In his first two budgets, Gov. Tom Corbett slashed and slashed. Critics say slashed and burned.
Faced with the disappearance of federal stimulus funding and having promised not to raise taxes, including not imposing a Marcellus Shale gas extraction tax, Mr. Corbett decided instead to cut spending on education, social services, economic development and a host of other programs.
The cuts angered many, a fury partly reflected in the governor's poor poll numbers. In the latest Franklin & Marshall College poll released just last week, Mr. Corbett's 26 percent job approval rating is the lowest for any sitting governor in the 20-year history of the poll.
This year, the year before Mr. Corbett must go before voters to earn a second term, the cuts are largely gone, replaced by flat funding or small increases, such as the $90 million more for basic education funding for public schools and $8.5 million more for the Children's Health Insurance Program.

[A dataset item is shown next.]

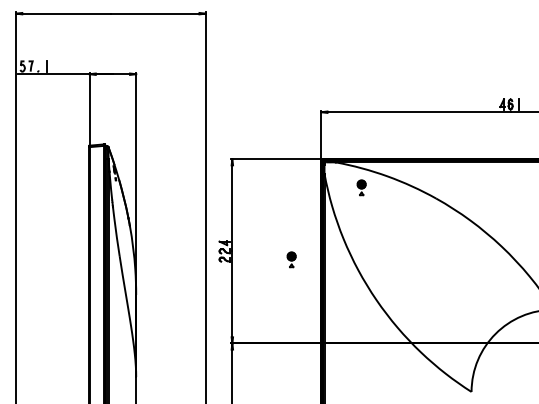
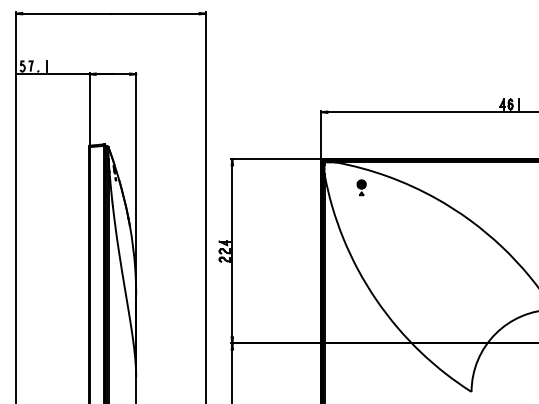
part at (291, 259): present -> none
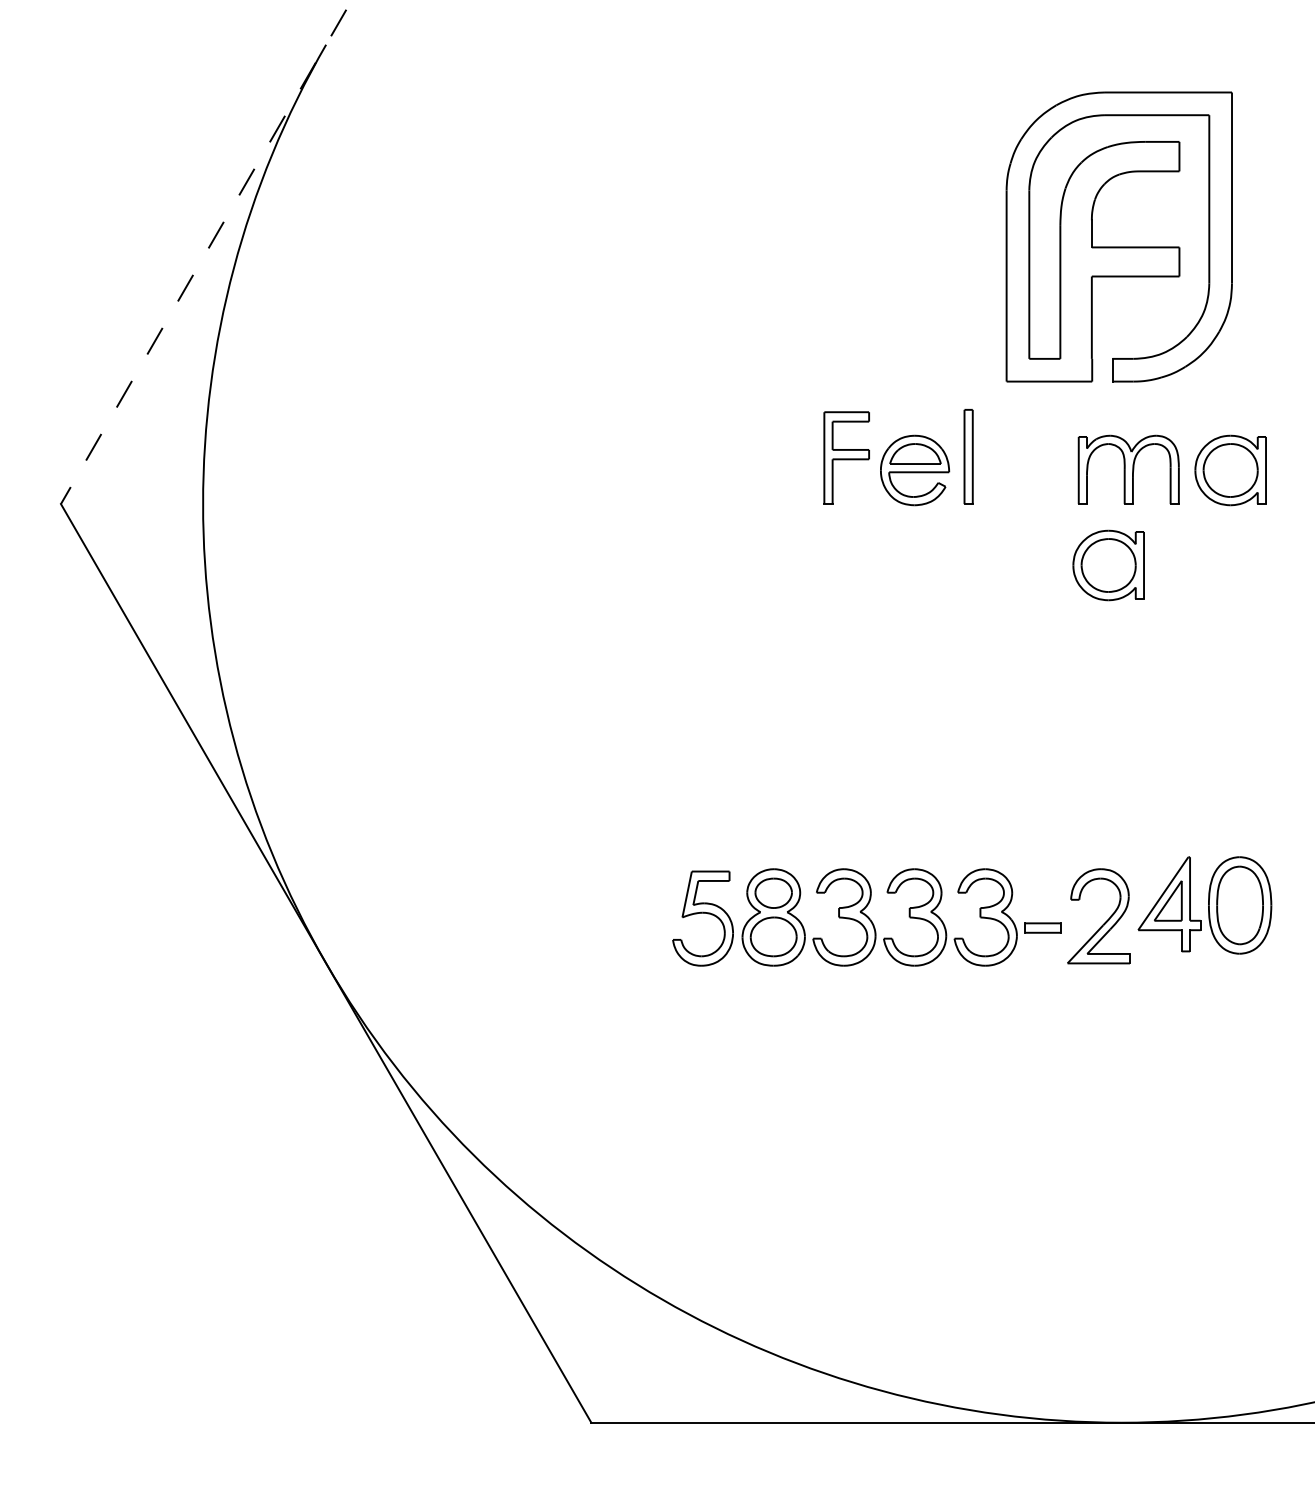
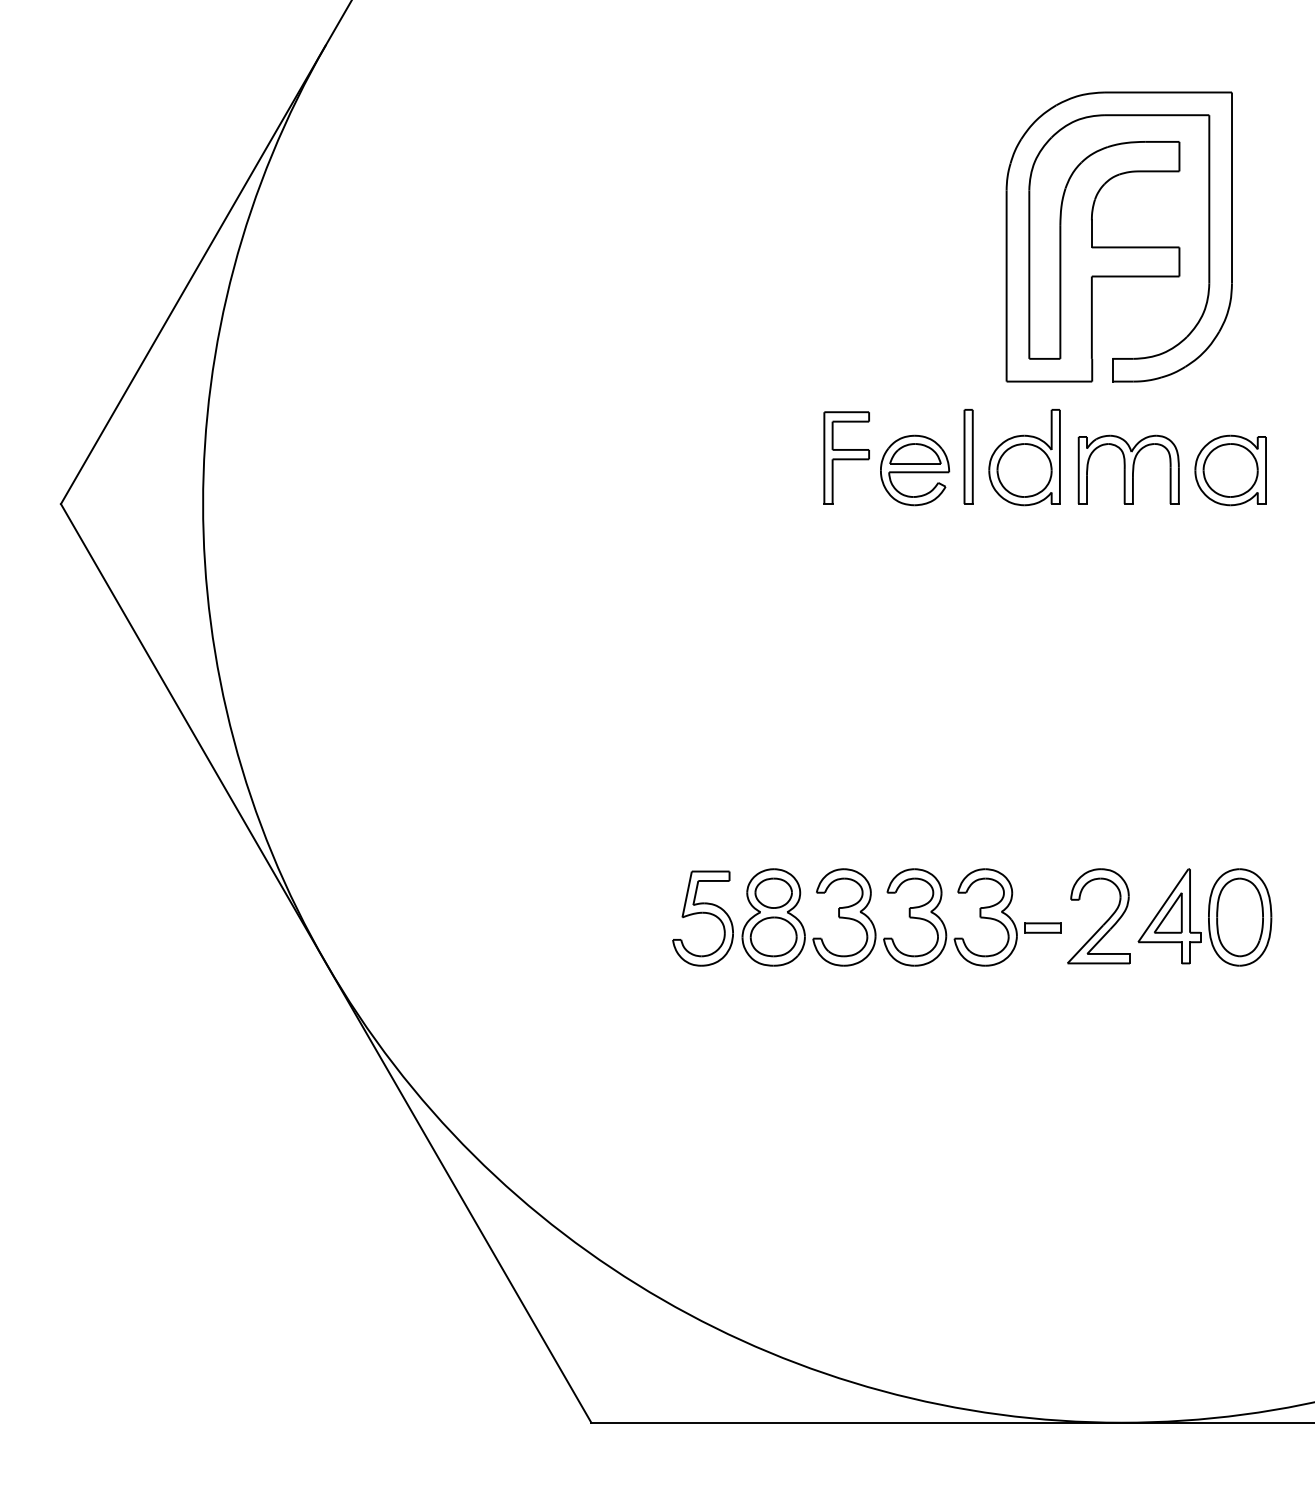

Mr. Corbett took the CHIP hike and turned it into a photo opportunity Wednesday, the day after his budget address. With the media peeking in, he chatted up children at the Osterhout Free Library in Wilkes-Barre.
It was a first step toward the rehabilitation of Tom Corbett in the public eye.
"I can't think of a better place to do this," Mr. Corbett said as he began addressing the room.
He wasn't necessarily talking about his upcoming makeover, but he could have been.
Democrats, whose candidates are weighing a run against him next year, say Mr. Corbett's budget is part of his makeover.
"In any year, if a governor wants to find the money to do the right thing, a governor can find the money to do the right thing," state Democratic Party chairman Jim Burn said. "In this year, a year before the election, where the governor's (poll) numbers are at record-breaking lows, he is trying to placate folks who are very upset with his abysmal leadership by a little intermittent gratification with a few minor streams of revenue."
This budget and his next one, which Mr. Corbett will announce a year from now, will frame his re-election, but he dismissed the notion his latest spending plan is about politics.
But even the choice to highlight increased CHIP funding could be read with a political overtone.
"It's also fitting that we're here because this is Gov. (Robert) Casey's stomping grounds up here in the Northeast, and the CHIP program was actually established under Gov. Casey," he said. "As we all know, the health of our children does matter."
Especially to moderate Democrats, whose support Mr. Corbett will need if he plans to win a second four-year term.
In a state where Democrats outnumber Republicans by more than 1.1 million voters, it does not help Mr. Corbett that three-fifths of Democrats (60 percent) have an unfavorable view of him; only about a fifth of people (21 percent) who consider themselves moderate view him favorably; and less than a quarter of independents (23 percent) have a favorable view, according to the latest F&M poll. Even Republicans and conservatives struggle to like him with only about four in 10 (42 percent) of Republicans and between four and five in 10 (45 percent) conservatives having a favorable view.
"I see Pennsylvania turning the corner, maybe before other states are even turning it because we have a great deal of resources here in Pennsylvania," Mr. Corbett said, clearly hoping that he turns the corner with voters, too. "So that when I announced my budget yesterday, we made some decisions that we think we can actually spend more money the last few years and still stay within budget and not raise taxes."
Well, not exactly. Tax rates aren't going up, but tax revenues will rise to get more money for fixing roads and bridges because he is proposing to gradually lift the cap on the oil company franchise tax. Drivers will pay more for that, regardless of what the governor says.
Mr. Corbett is counting on people understanding that the pain of the last two years was necessary, and now that revenues are improving, he's trying to fix roads and bridges and help reduce waiting lists for services caused by his cuts.
"We'd love to have all the money in the world, but we don't," he said. "We have a finite amount of resources and an infinite amount of requests. There are more people that would like to see more money going into roads, going into welfare programs, going into a number of different programs. But we have to live within our means."
Even Republicans only lukewarmly embraced Mr. Corbett's new budget, especially its plan to provide temporary new money for early childhood education through the sale of the state liquor stores.
"I remind everybody the budget is the start of the process," he said in Wilkes-Barre.
He meant that a governor's budget just initiates the annual debate on how to spend state taxpayer dollars, but he could have been talking about his political comeback, too.